The current methods of license verification that most grocery stores use is to view a license and type its date of birth numbers into the register, which then approves or denies the alcohol sale depending on age. Again, because this is a tedious process, if you look old enough or if the date on your license makes you significantly older than 21, most cashiers just type in 11111 for the date to make it easier. There really is no substitute for proper inspection and scrutiny -- electronic devices may make this process quicker, but they don't make it more accurate or secure. Sometimes technology makes our work easier, and sometimes it makes it easier for us to be lazy.

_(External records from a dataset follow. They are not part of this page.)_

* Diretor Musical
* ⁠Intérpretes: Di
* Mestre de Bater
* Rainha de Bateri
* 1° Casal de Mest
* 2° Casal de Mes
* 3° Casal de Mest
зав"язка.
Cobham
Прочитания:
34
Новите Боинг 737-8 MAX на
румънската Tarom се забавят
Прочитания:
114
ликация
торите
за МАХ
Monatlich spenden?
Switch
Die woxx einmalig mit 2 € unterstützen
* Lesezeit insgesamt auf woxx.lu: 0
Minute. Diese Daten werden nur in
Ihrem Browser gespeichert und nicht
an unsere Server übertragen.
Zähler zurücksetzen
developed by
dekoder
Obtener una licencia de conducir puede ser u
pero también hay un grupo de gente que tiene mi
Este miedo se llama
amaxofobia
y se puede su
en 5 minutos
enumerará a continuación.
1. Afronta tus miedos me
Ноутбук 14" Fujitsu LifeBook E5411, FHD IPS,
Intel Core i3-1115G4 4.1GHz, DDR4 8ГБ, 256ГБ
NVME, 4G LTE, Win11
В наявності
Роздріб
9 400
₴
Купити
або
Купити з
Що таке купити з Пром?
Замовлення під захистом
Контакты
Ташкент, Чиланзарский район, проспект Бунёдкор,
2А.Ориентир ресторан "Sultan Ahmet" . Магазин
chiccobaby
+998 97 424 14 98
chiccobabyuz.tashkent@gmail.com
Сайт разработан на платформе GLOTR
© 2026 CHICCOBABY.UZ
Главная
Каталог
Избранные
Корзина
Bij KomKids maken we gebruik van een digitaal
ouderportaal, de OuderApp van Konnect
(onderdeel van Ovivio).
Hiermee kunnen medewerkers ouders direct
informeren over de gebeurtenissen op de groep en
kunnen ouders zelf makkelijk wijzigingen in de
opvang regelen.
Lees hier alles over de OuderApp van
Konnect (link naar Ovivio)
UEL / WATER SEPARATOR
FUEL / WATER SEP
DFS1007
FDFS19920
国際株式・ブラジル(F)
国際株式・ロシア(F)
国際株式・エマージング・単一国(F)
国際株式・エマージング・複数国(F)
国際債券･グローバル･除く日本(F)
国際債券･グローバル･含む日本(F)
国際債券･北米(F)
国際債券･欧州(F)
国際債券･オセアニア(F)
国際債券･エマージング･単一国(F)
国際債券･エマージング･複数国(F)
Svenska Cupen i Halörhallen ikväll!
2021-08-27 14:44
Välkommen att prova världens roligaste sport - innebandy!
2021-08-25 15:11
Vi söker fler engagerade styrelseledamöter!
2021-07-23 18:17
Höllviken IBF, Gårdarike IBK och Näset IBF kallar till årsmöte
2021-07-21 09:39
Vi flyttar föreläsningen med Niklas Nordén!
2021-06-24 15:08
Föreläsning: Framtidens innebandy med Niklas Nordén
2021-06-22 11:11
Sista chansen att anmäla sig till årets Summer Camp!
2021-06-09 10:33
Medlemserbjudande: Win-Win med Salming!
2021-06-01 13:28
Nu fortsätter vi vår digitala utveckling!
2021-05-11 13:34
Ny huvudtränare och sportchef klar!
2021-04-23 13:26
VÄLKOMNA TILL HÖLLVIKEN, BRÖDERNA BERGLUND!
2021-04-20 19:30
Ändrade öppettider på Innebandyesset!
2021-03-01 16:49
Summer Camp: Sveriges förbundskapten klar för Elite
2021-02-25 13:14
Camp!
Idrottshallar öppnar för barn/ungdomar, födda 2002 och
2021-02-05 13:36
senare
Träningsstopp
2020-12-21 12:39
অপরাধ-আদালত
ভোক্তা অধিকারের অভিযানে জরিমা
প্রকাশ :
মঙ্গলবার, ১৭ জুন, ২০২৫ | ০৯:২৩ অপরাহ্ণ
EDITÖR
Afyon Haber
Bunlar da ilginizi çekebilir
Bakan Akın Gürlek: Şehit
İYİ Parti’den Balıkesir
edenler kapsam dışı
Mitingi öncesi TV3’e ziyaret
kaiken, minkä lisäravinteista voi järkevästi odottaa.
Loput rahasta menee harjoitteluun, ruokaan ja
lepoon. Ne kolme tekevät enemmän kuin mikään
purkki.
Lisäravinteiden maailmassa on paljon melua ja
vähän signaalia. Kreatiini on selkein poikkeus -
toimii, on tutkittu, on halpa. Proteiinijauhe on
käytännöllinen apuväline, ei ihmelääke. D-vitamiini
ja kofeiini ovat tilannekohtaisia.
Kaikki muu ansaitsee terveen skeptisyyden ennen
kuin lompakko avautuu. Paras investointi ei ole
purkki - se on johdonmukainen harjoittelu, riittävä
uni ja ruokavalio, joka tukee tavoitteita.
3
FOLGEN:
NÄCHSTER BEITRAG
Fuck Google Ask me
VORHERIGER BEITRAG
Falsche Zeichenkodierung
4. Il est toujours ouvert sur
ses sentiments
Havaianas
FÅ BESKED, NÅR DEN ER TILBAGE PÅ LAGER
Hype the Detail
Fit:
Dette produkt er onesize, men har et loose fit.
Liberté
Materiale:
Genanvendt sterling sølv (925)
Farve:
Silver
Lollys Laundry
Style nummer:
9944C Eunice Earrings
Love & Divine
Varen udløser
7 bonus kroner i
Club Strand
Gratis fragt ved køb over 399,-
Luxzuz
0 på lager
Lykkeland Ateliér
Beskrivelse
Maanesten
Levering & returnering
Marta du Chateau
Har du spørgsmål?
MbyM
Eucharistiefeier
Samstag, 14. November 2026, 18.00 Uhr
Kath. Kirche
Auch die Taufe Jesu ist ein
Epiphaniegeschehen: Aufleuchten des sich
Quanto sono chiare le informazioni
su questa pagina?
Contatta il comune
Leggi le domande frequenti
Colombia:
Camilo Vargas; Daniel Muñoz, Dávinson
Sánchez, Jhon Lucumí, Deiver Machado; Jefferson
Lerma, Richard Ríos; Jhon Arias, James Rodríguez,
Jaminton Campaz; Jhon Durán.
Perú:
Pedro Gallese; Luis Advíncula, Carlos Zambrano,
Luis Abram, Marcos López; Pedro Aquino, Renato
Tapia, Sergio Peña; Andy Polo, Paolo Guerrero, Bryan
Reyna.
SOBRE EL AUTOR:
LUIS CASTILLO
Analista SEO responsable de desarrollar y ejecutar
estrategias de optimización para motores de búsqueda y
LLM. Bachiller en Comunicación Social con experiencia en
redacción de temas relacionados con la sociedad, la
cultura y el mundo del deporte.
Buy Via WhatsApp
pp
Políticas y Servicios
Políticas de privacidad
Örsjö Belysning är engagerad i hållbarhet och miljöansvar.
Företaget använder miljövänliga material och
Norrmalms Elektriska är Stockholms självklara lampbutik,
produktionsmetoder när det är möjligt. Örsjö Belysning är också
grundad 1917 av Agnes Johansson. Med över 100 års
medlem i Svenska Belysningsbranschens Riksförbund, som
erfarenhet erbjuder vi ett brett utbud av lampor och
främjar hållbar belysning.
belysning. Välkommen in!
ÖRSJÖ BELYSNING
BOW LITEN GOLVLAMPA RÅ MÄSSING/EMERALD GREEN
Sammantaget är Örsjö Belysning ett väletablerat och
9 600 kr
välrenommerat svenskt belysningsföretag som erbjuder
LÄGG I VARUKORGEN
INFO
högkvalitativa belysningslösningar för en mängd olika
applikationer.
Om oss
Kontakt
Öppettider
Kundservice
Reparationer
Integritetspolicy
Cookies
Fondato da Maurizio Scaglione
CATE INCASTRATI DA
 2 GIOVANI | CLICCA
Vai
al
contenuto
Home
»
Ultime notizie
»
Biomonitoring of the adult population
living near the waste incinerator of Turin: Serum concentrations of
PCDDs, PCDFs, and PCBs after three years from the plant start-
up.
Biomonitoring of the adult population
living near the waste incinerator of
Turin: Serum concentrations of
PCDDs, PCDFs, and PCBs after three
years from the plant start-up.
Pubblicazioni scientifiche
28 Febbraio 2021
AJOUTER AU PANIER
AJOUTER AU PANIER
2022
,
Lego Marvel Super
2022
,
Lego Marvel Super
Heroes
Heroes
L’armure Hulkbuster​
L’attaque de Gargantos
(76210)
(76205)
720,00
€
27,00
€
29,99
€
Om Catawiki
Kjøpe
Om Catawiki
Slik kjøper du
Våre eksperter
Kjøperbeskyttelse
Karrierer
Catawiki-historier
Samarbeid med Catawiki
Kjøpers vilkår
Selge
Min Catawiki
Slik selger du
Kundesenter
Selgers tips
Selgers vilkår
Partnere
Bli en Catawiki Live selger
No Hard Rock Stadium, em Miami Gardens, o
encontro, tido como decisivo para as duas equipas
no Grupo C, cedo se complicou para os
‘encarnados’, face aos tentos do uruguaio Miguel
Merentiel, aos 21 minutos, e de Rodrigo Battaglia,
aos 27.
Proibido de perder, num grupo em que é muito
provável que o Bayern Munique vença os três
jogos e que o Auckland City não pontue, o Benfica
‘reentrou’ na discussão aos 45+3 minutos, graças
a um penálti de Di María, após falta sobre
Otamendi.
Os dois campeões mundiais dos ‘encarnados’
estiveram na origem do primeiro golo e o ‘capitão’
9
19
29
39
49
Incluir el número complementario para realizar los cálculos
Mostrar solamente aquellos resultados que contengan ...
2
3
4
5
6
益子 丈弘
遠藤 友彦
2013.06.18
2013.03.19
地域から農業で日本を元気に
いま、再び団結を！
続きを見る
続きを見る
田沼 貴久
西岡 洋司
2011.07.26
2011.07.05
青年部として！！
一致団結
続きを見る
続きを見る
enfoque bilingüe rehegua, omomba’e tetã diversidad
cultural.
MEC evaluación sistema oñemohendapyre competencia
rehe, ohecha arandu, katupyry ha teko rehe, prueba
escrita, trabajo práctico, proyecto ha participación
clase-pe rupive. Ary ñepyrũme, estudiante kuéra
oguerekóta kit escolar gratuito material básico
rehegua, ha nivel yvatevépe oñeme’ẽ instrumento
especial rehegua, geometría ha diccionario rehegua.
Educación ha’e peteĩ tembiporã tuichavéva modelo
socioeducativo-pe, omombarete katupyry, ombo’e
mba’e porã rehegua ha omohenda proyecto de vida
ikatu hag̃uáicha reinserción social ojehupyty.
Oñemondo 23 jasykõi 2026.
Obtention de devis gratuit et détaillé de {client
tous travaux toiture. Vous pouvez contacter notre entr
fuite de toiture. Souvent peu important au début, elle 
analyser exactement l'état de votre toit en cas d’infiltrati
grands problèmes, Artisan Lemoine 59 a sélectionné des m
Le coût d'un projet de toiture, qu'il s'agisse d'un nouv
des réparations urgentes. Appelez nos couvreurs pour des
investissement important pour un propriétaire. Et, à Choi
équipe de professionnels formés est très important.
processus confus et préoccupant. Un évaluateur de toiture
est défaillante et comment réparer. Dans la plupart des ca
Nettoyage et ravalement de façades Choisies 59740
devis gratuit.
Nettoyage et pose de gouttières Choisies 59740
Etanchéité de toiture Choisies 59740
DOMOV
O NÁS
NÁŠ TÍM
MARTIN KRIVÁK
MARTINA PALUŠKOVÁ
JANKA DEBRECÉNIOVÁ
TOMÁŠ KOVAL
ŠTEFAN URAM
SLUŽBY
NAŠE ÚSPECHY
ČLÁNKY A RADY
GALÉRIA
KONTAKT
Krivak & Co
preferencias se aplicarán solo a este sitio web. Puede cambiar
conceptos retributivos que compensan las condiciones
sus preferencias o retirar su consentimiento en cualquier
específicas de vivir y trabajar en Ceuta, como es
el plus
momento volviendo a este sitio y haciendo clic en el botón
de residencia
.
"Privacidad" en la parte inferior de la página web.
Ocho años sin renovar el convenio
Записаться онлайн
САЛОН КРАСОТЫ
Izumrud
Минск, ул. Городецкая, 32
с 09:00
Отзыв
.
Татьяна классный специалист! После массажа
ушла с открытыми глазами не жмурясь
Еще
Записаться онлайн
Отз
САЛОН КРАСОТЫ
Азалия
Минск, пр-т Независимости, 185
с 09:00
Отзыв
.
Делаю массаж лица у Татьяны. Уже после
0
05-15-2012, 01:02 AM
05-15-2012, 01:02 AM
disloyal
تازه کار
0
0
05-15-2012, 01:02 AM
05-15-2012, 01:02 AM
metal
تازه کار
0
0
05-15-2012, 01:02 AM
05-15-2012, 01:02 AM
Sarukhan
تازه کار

The heart of the issue here is that prohibition doesn't work. Every little scheme to try to enforce an unreasonable drinking age restriction will be met with a workaround or hack. Someday there may be a fingerprint scheme to try to ensure that you and your ID refer to the same person, and I have no doubt that within six months from the start of that policy, there will be a prosthetic skin device that will allow you to fake your fingerprint. As long as there are laws that people want to break, there will be clever ways to break them. Even if the sale of alcohol were somehow totally prevented to people under 21, the home brewing of alcohol would increase dramatically, just as it did during all-ages prohibition in the early 20th century. But before both the government and private businesses make more of an effort to crack down on under-21 drinking, they will first make it less private for everyone and more profitable for themselves. So like both the ACLU and security expert Bruce Schneier suggested, perhaps the best way to deal with this for now is to avoid places like Houstons that scan driver's licenses, and hope that someday in the future we don't have to actively seek out an establishment that offers anonymous drinking.

Link
.

That's not all:
"If you visit a lot of bars and restaurants, you've likely crossed paths with drivers license scanners — machines that supposedly verify that your license is valid. In actuality, many of these scanners are designed to record your license information in addition to verifying them, and those that authenticate against a remote database are creating a record of when and where you buy alcohol. Not only that, but they're not even particularly effective — the bar code on your license uses an open, documented standard and can be rewritten to change your age or picture. Collecting our driver's license information is one thing, but collecting data about our personal drinking habits is not only a violation of, according to the ACLU representative quoted in the article, privacy and civil liberties, but this 'drinking record' could also create problems for people in civil and criminal lawsuits as proof of alcohol purchases in DUI cases or evidence of alcoholism in divorce lawsuits."
Link.

1 comment:

Anonymous said...

really really interesting post. i used to be a houston's employee and we were asked to card anyone who looked over the age of 40. and sometimes, even if the card doesn't go through properly (as in it doesnt scan), they still accept it. i know people who have used fakes and gotten through with it. the machine is just a bunch of rubbish. the restaurant's just trying to maintain its image of "professionalism" and blah.

their number one rule is this "aim to please approach." looks like they failed with you!